__ACTIVITY__
Your task is to find every line in the records that holds the string "wiki" and copy it.

__AVAILABLE DATA__
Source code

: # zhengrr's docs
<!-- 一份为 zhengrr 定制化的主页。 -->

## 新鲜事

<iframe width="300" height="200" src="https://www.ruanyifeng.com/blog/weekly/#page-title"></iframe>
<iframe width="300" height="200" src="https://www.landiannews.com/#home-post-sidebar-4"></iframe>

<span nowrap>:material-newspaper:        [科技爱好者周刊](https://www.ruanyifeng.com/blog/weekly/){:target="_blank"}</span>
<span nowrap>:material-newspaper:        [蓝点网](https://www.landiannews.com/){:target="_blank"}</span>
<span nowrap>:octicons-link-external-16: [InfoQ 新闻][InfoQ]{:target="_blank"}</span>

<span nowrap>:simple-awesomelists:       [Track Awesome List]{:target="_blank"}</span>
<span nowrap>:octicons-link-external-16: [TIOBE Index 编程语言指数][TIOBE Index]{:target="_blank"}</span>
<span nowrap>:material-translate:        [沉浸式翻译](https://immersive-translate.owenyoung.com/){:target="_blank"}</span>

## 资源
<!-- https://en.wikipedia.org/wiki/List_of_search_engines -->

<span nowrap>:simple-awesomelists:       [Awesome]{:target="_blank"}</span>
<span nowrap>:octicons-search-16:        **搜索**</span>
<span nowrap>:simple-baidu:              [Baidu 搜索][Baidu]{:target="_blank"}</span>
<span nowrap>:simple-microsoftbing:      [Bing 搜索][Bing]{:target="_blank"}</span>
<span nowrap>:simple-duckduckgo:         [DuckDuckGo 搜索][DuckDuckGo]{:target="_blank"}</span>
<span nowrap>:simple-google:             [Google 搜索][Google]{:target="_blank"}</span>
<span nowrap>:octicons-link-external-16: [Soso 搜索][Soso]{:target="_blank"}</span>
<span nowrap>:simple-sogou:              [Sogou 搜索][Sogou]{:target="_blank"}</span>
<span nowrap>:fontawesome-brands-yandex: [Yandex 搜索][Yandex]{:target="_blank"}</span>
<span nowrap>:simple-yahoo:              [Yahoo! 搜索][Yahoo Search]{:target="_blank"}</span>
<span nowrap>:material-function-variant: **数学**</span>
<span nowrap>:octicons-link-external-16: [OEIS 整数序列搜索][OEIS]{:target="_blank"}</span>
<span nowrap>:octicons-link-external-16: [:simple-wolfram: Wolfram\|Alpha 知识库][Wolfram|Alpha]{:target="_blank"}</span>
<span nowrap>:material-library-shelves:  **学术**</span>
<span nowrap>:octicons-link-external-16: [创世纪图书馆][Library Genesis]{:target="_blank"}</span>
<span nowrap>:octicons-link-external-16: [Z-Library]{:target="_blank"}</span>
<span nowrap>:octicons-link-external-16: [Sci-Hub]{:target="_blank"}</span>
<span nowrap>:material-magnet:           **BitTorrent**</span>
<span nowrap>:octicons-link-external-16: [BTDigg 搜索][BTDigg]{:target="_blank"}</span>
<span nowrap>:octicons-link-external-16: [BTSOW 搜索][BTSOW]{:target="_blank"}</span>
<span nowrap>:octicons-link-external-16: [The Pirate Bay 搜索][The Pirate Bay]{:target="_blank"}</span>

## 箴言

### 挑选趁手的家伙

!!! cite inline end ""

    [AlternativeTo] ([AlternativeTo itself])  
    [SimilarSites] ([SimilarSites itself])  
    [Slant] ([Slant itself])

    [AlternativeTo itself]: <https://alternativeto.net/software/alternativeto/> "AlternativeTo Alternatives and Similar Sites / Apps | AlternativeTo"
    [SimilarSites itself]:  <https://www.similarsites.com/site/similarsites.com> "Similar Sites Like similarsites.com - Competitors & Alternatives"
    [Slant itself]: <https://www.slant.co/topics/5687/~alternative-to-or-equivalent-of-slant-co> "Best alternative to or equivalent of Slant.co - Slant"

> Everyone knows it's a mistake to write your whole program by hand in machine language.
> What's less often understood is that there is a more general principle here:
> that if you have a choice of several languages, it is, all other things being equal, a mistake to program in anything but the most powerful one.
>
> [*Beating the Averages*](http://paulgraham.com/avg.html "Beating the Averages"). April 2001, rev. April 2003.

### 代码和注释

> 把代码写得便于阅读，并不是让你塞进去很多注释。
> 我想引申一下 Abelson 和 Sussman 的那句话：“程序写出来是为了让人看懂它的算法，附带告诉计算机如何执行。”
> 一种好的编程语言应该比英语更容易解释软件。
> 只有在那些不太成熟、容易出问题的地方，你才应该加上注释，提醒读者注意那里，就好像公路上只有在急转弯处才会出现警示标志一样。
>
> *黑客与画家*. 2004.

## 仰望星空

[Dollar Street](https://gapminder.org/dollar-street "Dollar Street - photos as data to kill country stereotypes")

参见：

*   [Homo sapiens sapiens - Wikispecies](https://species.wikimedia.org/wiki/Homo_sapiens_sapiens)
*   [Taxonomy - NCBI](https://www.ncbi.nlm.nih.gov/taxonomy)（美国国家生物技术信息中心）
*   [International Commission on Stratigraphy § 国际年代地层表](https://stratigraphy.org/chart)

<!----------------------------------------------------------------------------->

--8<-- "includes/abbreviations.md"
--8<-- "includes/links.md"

__ANSWER TO THIS TASK__
<!-- https://en.wikipedia.org/wiki/List_of_search_engines -->
*   [Homo sapiens sapiens - Wikispecies](https://species.wikimedia.org/wiki/Homo_sapiens_sapiens)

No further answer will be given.